[167] Dans la matinée du 18 juin 1855, les Français avaient attaqué Malakoff et les Anglais le grand Redan. Cet assaut fut rejeté sur tous les points avec des pertes immenses pour les deux armées alliées, qui y perdirent chacune plusieurs généraux et un grand nombre d'officiers supérieurs.

[168] Lord Raglan avait soutenu avec dignité le poids du commandement, mais le dénuement de ses soldats et les attaques de la presse anglaise contre un état de choses, auquel il ne pouvait remédier, l'affectèrent vivement. Atteint du choléra, il n'y résista pas et mourut à son quartier général.

[169] L'Empereur Napoléon III avait convoqué les Chambres en session extraordinaire, afin de faire un nouvel appel à leur patriotisme, en leur demandant les moyens de continuer la lutte.

[170] A propos de l'observation du dimanche et du bill dit du Commerce de lord Growenor, une démonstration populaire avait eu lieu à Hyde-Park. La police dut arrêter la circulation des voitures et sévir contre les personnes qui avaient voulu intervenir.

[171] De l'anglais: pauvre chère vieille Angleterre.

[172] La Reine Marie-Amélie voulant aller passer une partie de l'hiver en Italie, on avait parlé d'une visite à Frohsdorff, mais la Reine se borna à un séjour à Savone, sans donner suite à ce premier projet.

[173] Le bruit s'était répandu que, sur la demande du prince Napoléon, l'Empereur retirerait son commandement au maréchal de Castellane.

[174] Maison de campagne des évêques d'Orléans que Mgr Fayet avait eu la bonne fortune d'acquérir pour le diocèse.

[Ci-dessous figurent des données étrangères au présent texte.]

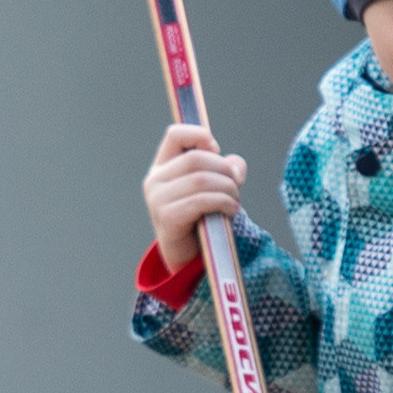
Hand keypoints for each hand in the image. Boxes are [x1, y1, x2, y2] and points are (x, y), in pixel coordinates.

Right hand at [144, 123, 244, 270]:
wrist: (187, 258)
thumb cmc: (201, 219)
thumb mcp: (214, 189)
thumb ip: (225, 171)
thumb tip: (236, 164)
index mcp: (163, 166)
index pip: (175, 134)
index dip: (200, 136)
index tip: (217, 150)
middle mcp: (155, 180)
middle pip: (196, 158)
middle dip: (224, 170)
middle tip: (237, 186)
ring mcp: (157, 199)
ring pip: (201, 179)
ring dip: (227, 189)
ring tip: (235, 202)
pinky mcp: (166, 217)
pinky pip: (200, 201)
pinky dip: (223, 203)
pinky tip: (231, 211)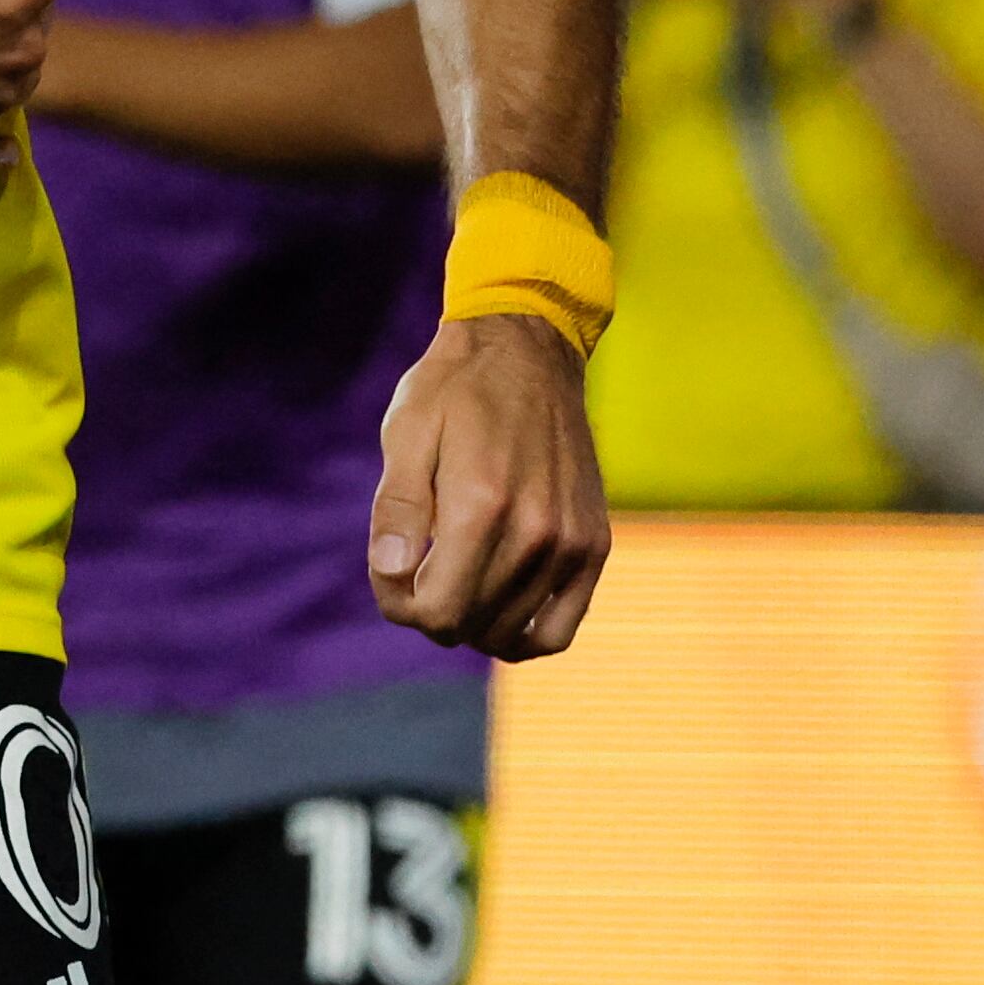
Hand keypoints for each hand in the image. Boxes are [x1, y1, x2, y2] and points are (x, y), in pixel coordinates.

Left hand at [370, 311, 609, 656]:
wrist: (529, 349)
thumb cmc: (456, 388)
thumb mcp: (407, 432)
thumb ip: (397, 507)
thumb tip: (391, 574)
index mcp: (482, 504)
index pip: (436, 609)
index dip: (398, 604)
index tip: (389, 572)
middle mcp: (536, 531)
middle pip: (470, 624)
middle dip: (427, 610)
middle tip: (414, 571)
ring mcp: (572, 542)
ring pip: (510, 633)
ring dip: (470, 621)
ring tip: (451, 577)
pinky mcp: (594, 545)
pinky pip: (560, 629)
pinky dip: (524, 636)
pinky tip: (495, 611)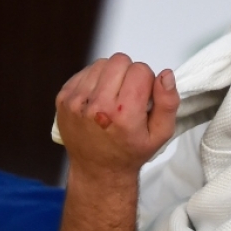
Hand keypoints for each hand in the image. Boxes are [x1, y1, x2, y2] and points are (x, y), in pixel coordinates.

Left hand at [54, 53, 178, 181]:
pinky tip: (99, 100)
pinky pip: (85, 71)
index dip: (147, 81)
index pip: (141, 70)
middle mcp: (97, 106)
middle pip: (120, 61)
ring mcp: (76, 101)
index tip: (143, 99)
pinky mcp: (63, 98)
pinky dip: (95, 80)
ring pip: (101, 63)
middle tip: (128, 96)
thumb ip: (168, 103)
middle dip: (129, 74)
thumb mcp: (160, 135)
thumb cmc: (131, 152)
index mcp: (124, 115)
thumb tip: (166, 75)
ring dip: (111, 75)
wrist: (98, 170)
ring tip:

Elle avait appartenu, au commencement de ce siècle, à la célèbre comédienne Mlle de Raucourt. Mgr Dupanloup en faisait sa résidence d'été, à proximité de laquelle se trouvait son petit séminaire, objet de ses soins particuliers.

[175] Quelques jours avant la prise de Sébastopol, l'Empereur Napoléon III eut le grand triomphe de recevoir à Paris la Reine Victoria, accompagnée du prince Albert. Sur les conseils du Gouvernement anglais, desireux de resserrer l'alliance entre les deux peuples, la Reine vint à Paris pour y visiter l'Exposition universelle.

[176] Le 8 septembre 1855, à midi, les Français avaient emporté d'assaut la tour de Malakoff regardée comme la clef de Sébastopol et, un peu plus tard, le Grand Redan. Les Russes, voyant la solide occupation de ces deux points principaux, se déterminèrent à évacuer la place, après avoir ruiné et fait sauter par la mine, les défenses, les édifices et avoir coulé leurs derniers vaisseaux.